Petty Officer 3rd Class Yasmin Downs poses for a photo on the flight deck aboard the aircraft carrier USS Harry S. Truman in the Atlantic Ocean, Saturday, April 14, 2018. (TOMMY GOOLEY/U.S. NAVY)

The most powerful carrier strike group to operate in the Middle East in years is pounding the Islamic State group in Syria, where it is still seen as a serious threat to the region.

The aircraft carrier USS Harry S. Truman has been launching around-the-clock sorties this week from its location in the eastern Mediterranean to bomb remaining ISIS militants, who are confined mostly to two small pockets of the Middle Euphrates River Valley, comprising about 2 percent of the territory in Syria and Iraq that they once occupied.

Although ISIS has been severely depleted, the Navy has deployed one of the largest strike groups in the region since Desert Storm to deal with the remnants.

PROBLEM DETAILS. Transcribe the carrier strike group article word for word, taking everything from "Petty Officer 3rd" down to "they once occupied.".

(Stored entries)

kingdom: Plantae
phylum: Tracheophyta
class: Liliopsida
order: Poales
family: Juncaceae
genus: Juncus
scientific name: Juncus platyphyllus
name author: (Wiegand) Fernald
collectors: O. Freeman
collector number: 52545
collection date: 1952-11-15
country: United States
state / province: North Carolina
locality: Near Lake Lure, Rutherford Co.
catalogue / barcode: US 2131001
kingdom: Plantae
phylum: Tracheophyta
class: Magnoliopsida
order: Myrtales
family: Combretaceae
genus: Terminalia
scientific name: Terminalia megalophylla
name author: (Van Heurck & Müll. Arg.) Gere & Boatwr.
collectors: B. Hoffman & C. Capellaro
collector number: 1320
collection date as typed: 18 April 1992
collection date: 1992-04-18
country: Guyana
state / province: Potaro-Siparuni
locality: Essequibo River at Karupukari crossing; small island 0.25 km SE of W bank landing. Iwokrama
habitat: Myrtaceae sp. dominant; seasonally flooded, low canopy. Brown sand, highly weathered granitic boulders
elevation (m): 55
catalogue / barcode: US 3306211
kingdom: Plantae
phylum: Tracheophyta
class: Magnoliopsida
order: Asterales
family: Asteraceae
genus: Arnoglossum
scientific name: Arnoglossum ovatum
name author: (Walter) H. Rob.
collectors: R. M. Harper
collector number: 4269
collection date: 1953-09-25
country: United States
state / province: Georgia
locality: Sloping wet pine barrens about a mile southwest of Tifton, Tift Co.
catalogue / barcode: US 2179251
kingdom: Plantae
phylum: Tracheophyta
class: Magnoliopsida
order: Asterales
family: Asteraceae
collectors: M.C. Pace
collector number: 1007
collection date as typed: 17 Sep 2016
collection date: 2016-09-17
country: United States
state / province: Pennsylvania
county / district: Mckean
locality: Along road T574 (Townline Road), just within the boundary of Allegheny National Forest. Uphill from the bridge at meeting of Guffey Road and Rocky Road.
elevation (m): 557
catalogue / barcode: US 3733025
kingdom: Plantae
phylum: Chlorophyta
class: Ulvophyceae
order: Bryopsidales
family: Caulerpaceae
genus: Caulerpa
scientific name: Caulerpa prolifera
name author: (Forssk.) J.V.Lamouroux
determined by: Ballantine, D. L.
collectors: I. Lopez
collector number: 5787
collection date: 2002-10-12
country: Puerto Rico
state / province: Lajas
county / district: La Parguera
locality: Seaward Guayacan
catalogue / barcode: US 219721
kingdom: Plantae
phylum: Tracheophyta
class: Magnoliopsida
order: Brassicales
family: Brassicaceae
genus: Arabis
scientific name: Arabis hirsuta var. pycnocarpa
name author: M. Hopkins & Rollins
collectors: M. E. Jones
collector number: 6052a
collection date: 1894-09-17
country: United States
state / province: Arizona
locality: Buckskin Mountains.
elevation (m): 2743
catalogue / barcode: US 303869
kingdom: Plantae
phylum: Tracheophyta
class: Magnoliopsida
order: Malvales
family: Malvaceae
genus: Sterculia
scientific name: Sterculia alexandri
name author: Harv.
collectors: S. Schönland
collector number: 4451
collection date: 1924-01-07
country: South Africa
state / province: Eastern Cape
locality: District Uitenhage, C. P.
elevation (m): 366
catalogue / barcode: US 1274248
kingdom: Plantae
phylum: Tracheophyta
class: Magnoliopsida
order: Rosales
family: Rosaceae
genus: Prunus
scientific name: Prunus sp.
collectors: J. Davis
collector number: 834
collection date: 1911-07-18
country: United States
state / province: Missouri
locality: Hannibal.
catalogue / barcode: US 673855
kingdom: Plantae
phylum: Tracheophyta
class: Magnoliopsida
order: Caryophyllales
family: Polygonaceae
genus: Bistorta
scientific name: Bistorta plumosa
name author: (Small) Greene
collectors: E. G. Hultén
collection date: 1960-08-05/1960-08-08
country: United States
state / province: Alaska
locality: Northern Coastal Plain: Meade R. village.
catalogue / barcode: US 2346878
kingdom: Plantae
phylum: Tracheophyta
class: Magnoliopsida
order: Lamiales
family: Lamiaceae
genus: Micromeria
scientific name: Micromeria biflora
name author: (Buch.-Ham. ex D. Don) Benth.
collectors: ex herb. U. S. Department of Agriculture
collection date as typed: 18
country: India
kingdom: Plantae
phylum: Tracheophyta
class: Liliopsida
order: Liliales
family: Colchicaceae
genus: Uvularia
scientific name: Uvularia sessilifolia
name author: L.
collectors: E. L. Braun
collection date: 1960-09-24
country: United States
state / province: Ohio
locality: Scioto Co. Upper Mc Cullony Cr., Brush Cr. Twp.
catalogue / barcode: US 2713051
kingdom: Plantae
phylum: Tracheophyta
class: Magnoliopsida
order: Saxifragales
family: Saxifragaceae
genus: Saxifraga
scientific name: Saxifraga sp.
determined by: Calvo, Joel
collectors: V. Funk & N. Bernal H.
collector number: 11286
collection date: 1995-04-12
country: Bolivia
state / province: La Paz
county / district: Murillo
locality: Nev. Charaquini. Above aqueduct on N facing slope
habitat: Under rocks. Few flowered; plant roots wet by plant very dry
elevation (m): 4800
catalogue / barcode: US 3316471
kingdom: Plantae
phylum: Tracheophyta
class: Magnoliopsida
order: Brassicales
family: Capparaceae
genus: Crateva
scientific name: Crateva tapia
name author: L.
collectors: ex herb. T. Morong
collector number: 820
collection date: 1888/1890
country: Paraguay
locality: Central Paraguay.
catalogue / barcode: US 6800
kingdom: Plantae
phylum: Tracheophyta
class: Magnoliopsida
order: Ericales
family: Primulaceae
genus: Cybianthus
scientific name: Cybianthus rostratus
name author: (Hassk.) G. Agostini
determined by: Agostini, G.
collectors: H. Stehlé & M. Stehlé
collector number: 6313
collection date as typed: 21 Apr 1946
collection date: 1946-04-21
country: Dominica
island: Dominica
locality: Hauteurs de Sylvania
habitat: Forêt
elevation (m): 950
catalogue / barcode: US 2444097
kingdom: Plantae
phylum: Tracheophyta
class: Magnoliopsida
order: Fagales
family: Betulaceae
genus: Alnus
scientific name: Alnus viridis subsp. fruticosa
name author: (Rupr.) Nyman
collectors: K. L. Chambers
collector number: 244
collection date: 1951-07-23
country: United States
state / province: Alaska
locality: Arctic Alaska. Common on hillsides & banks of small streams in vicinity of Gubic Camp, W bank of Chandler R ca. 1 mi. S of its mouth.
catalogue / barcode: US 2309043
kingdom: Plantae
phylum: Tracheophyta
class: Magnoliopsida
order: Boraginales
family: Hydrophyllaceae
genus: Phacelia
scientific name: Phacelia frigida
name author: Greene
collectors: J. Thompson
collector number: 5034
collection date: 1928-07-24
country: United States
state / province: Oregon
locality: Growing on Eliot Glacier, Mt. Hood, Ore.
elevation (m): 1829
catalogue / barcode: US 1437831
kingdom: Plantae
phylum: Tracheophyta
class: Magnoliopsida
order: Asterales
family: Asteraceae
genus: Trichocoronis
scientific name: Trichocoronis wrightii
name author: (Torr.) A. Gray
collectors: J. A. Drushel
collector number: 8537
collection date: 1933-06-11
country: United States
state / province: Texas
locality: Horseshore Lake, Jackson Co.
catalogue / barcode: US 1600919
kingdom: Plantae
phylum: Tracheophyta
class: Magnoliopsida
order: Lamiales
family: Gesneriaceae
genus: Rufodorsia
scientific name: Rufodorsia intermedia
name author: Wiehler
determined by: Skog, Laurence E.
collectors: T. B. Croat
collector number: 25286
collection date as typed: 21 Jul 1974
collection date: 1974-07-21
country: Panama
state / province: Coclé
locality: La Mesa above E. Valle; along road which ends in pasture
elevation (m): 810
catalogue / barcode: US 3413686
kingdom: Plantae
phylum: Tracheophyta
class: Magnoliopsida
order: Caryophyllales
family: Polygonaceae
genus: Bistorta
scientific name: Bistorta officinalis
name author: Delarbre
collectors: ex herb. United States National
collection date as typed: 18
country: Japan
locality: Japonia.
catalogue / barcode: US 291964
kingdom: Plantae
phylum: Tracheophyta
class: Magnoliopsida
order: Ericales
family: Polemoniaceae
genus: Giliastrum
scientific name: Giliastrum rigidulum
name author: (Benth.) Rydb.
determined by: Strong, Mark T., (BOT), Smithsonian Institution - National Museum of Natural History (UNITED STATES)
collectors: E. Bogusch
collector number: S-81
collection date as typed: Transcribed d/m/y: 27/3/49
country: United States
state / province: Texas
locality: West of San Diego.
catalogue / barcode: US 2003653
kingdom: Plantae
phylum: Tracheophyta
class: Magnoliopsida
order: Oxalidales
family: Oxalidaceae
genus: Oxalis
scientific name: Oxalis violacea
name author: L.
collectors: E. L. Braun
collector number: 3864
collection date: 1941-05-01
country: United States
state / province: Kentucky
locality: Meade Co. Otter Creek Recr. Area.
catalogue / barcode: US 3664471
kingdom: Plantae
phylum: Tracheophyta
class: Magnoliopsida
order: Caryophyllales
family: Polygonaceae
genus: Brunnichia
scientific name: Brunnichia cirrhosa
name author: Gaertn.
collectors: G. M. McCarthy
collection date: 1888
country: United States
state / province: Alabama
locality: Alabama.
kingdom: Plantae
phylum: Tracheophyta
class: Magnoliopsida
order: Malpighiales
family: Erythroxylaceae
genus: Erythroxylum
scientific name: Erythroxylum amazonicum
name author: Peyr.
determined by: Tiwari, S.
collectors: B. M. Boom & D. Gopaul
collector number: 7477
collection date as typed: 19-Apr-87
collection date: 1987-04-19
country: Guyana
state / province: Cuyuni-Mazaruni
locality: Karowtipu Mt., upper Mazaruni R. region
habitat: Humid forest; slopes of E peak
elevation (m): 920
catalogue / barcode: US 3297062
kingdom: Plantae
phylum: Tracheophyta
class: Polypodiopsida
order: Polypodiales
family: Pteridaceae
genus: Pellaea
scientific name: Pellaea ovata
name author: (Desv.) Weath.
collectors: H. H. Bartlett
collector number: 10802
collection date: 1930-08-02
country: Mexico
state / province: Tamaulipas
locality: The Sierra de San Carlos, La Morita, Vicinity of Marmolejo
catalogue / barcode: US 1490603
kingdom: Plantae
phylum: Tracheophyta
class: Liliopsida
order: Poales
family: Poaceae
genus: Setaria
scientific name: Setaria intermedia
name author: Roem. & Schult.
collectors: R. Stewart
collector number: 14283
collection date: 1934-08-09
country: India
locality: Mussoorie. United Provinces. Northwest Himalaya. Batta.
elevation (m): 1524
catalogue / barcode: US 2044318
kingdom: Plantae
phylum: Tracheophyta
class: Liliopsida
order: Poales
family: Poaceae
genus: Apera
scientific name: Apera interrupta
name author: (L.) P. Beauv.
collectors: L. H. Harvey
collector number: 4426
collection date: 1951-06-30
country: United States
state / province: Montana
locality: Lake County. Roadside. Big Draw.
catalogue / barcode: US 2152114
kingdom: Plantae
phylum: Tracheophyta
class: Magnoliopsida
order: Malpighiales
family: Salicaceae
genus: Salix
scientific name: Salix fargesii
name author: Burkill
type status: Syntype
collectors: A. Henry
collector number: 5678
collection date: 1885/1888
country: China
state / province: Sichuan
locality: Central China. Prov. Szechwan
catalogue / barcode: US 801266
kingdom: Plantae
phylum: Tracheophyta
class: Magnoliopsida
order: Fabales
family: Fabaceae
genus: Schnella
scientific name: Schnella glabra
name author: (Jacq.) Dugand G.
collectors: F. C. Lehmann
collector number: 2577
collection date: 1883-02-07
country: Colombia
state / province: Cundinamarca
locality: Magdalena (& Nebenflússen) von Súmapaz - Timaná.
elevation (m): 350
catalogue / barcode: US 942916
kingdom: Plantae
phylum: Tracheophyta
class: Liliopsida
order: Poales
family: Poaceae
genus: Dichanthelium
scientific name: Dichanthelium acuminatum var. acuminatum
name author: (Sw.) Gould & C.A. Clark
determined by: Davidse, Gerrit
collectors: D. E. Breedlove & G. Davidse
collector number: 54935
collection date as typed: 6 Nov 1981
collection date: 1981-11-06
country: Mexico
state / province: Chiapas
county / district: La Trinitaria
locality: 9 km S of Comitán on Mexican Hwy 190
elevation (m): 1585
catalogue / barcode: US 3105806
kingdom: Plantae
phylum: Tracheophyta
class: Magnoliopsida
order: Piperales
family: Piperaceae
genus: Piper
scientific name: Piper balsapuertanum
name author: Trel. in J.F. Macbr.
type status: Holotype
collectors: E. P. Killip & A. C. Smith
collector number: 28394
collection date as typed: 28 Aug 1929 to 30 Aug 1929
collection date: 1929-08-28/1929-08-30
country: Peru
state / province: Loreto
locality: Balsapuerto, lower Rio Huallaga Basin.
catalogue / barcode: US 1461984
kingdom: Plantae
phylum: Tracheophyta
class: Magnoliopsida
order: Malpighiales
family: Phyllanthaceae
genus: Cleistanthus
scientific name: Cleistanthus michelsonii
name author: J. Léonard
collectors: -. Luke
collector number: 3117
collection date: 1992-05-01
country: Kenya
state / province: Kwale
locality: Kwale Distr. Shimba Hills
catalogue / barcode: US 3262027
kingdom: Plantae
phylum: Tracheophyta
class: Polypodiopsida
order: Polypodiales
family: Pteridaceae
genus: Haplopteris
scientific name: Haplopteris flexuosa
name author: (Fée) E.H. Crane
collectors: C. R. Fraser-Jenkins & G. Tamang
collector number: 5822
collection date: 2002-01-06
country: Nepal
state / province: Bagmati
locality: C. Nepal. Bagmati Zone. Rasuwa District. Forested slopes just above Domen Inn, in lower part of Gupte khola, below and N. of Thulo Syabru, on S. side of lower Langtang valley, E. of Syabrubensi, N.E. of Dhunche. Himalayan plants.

RESULT.
Petty Officer 3rd Class Yasmin Downs poses for a photo on the flight deck aboard the aircraft carrier USS Harry S. Truman in the Atlantic Ocean, Saturday, April 14, 2018. (TOMMY GOOLEY/U.S. NAVY)

The most powerful carrier strike group to operate in the Middle East in years is pounding the Islamic State group in Syria, where it is still seen as a serious threat to the region.

The aircraft carrier USS Harry S. Truman has been launching around-the-clock sorties this week from its location in the eastern Mediterranean to bomb remaining ISIS militants, who are confined mostly to two small pockets of the Middle Euphrates River Valley, comprising about 2 percent of the territory in Syria and Iraq that they once occupied.